→ Task description:
From the listing below, retype exactly the line holding "- [Emily Dolson, Assistant", the line holding "- [Imen Zaabar, Teaching", and the lines between them; skip everything else.
____ Data records
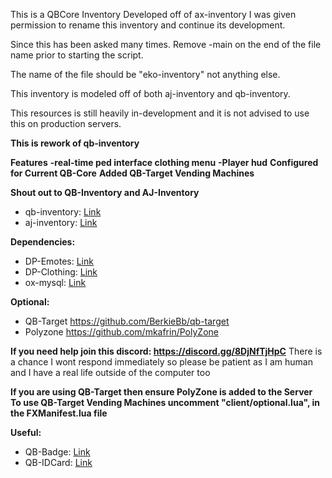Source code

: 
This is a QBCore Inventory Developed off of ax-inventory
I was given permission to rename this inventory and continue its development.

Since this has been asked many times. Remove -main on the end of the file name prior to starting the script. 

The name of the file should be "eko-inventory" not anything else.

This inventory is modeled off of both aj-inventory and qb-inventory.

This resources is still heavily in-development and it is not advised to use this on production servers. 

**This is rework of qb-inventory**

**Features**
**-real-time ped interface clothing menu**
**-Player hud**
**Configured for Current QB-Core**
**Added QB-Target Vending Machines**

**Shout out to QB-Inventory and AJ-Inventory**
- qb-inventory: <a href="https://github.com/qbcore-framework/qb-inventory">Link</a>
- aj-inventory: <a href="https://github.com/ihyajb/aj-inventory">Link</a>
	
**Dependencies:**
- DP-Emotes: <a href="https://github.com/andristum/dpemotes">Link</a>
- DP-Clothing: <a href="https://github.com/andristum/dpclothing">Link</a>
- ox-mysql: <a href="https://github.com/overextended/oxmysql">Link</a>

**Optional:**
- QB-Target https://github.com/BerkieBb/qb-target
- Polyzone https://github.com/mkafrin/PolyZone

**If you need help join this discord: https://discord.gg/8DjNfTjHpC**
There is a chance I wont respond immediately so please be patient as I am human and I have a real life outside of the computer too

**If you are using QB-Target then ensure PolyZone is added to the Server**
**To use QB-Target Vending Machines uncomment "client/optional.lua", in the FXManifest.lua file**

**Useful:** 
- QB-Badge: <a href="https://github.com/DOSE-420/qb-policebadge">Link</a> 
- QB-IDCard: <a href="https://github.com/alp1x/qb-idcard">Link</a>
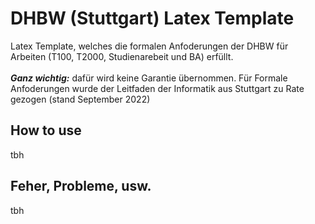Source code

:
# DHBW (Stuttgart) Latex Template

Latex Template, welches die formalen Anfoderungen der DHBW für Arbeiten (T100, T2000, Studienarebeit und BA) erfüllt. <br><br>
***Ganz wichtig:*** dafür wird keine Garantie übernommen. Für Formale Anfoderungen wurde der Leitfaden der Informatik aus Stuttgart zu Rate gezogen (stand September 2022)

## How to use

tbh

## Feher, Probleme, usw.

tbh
________
____ Data records
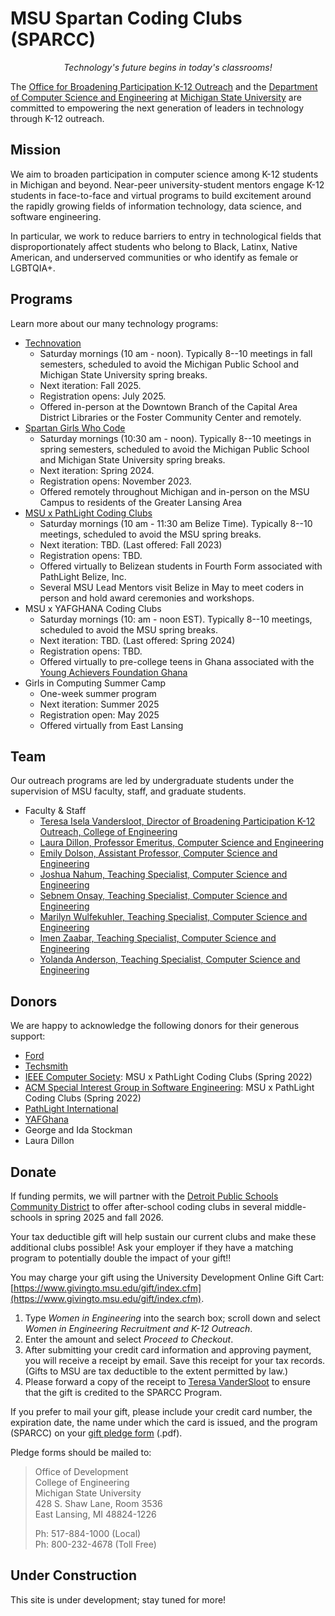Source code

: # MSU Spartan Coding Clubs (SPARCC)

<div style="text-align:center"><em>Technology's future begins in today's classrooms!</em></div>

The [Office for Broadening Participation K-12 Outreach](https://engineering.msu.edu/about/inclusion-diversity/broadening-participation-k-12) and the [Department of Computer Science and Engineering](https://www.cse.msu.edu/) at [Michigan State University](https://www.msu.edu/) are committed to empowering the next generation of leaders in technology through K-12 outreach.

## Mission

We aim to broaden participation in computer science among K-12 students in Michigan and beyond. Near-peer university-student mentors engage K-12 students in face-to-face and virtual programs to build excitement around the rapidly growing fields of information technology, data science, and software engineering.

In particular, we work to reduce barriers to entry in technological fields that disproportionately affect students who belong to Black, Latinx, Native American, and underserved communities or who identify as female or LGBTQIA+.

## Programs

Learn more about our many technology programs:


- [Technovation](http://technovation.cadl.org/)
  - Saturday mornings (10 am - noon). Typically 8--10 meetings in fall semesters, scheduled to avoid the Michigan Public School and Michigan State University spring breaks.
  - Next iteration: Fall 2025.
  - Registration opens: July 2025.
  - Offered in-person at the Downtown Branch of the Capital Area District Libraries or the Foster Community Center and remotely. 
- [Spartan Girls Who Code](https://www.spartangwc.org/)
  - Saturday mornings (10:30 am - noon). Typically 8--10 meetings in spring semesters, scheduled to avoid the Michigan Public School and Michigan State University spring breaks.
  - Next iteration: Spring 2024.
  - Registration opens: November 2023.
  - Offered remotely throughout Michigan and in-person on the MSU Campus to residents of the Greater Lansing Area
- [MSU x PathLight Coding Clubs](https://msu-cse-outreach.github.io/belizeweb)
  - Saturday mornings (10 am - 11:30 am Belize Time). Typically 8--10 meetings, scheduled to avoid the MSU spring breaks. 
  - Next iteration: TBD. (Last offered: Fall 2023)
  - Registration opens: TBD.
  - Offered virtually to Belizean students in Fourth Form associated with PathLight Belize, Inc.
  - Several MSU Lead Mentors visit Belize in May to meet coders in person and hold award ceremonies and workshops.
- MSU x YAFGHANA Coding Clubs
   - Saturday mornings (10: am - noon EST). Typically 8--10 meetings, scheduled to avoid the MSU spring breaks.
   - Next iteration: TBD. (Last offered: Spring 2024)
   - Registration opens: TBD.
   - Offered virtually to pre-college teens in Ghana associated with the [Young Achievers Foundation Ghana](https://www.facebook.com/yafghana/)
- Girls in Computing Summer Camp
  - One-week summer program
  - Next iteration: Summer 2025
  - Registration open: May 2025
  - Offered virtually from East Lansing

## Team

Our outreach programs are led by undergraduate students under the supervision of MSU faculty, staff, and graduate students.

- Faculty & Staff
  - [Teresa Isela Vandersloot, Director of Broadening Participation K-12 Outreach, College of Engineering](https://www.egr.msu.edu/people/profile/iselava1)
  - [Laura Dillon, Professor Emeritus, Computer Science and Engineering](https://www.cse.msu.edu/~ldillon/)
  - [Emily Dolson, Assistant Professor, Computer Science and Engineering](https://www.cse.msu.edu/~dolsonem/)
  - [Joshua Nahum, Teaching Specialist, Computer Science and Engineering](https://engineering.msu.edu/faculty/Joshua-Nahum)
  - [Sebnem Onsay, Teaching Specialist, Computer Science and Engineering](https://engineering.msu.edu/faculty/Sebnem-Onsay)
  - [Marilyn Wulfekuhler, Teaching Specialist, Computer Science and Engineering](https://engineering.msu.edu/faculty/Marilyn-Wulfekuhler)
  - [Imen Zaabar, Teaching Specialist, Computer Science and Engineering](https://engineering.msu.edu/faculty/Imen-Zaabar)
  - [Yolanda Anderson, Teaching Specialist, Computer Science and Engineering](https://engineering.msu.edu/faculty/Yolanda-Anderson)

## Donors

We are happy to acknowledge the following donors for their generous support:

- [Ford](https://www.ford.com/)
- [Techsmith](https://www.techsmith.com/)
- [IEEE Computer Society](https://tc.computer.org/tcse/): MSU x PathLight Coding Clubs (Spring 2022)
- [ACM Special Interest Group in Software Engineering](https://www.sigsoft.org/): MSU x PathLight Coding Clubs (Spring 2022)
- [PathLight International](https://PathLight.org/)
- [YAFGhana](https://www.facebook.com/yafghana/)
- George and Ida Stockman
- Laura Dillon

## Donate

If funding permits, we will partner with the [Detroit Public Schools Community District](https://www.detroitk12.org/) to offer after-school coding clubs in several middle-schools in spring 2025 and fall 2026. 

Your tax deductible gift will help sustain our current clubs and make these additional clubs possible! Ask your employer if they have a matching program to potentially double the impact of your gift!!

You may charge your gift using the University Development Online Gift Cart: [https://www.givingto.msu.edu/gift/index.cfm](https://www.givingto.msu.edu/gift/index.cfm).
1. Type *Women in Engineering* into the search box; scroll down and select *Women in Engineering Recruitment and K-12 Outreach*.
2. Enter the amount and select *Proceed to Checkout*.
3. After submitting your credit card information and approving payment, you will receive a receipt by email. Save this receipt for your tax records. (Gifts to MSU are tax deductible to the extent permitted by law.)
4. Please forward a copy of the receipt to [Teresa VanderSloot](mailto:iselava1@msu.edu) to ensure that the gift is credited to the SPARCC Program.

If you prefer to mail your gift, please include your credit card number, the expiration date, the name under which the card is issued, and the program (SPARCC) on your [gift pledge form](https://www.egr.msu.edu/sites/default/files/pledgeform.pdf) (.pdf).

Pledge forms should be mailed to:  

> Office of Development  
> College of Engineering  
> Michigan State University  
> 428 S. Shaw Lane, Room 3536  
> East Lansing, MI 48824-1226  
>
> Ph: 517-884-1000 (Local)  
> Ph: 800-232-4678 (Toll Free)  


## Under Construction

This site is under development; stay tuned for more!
________
____ Data records
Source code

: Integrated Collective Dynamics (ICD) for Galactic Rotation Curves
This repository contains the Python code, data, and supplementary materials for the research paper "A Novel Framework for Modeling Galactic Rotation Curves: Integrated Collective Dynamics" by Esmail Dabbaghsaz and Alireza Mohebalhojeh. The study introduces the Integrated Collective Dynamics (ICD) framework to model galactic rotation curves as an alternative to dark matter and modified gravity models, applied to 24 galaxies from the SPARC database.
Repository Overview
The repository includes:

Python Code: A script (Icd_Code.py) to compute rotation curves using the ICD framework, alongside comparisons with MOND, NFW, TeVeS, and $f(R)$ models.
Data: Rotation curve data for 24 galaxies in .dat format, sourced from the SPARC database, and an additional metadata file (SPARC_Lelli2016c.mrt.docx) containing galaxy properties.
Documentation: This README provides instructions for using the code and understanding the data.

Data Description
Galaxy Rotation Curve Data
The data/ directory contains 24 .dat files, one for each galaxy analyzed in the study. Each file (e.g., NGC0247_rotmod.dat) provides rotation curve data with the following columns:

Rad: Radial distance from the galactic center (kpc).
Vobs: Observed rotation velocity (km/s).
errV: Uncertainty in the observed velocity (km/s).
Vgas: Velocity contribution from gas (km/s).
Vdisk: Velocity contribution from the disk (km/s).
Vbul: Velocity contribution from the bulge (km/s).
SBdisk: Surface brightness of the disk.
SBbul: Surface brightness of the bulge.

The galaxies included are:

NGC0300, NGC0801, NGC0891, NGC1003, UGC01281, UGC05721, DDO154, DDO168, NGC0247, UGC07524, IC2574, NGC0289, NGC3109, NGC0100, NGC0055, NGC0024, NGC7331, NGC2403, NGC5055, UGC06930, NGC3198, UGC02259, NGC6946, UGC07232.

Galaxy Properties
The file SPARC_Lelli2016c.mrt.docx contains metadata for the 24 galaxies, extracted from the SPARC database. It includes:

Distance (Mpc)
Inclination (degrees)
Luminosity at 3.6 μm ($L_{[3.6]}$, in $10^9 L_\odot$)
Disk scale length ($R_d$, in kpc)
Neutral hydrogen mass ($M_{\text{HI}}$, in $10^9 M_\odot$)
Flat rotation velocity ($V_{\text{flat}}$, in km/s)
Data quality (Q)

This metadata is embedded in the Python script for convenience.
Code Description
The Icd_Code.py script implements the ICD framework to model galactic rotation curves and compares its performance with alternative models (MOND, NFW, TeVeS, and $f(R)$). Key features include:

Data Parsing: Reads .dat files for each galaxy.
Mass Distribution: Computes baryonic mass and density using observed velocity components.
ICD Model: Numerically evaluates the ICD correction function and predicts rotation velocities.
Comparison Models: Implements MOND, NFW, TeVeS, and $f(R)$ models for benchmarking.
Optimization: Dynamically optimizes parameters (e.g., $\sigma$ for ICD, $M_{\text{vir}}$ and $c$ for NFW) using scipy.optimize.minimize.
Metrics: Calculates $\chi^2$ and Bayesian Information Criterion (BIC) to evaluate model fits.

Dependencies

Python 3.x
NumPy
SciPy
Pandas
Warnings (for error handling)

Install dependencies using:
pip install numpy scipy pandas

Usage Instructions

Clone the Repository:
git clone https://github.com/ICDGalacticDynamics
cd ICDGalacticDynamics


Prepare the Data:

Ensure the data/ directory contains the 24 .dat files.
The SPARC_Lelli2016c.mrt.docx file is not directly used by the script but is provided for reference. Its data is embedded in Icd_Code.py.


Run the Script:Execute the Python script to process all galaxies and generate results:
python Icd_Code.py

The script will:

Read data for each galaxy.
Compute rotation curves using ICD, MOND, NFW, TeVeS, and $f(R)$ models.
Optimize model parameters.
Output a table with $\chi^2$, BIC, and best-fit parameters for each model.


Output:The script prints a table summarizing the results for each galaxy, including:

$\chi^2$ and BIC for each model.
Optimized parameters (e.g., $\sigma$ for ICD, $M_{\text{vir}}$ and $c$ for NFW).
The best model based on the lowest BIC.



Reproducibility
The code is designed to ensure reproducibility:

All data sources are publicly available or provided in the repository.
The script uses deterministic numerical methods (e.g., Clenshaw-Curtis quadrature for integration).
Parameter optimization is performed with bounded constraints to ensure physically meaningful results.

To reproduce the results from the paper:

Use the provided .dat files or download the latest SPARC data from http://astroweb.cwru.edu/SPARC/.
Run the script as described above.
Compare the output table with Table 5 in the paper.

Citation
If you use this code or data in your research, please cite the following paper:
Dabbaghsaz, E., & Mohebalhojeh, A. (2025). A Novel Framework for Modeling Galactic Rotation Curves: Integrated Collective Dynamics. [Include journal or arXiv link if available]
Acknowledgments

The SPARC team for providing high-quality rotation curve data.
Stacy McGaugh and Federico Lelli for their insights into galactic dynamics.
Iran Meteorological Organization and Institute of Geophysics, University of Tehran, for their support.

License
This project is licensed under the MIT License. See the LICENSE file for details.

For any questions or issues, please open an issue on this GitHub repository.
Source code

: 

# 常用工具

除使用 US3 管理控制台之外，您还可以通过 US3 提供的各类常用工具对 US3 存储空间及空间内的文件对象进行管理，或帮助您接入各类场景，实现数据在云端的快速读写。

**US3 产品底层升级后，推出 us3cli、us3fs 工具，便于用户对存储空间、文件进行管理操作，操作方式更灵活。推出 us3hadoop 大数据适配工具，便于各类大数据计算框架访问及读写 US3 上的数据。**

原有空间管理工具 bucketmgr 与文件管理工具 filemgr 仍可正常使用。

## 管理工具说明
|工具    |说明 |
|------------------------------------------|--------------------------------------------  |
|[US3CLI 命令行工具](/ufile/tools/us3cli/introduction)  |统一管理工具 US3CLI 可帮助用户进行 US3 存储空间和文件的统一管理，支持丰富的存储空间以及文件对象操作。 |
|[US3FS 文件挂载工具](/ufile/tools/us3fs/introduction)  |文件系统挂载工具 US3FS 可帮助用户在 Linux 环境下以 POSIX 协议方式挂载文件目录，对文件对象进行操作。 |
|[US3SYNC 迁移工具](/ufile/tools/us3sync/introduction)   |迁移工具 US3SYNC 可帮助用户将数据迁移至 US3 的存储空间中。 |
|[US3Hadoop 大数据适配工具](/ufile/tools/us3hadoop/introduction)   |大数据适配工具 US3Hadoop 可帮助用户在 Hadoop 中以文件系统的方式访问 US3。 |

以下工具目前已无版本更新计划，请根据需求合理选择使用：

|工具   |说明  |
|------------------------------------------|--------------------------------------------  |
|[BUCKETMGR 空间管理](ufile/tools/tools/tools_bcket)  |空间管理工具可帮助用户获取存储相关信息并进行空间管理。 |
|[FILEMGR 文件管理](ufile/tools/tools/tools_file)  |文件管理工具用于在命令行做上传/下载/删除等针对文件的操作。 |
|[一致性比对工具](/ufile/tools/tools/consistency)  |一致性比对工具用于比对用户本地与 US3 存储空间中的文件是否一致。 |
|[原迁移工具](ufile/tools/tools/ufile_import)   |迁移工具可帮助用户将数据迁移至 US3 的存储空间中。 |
________
→ Reply to the exercise:
  - [Emily Dolson, Assistant Professor, Computer Science and Engineering](https://www.cse.msu.edu/~dolsonem/)
  - [Joshua Nahum, Teaching Specialist, Computer Science and Engineering](https://engineering.msu.edu/faculty/Joshua-Nahum)
  - [Sebnem Onsay, Teaching Specialist, Computer Science and Engineering](https://engineering.msu.edu/faculty/Sebnem-Onsay)
  - [Marilyn Wulfekuhler, Teaching Specialist, Computer Science and Engineering](https://engineering.msu.edu/faculty/Marilyn-Wulfekuhler)
  - [Imen Zaabar, Teaching Specialist, Computer Science and Engineering](https://engineering.msu.edu/faculty/Imen-Zaabar)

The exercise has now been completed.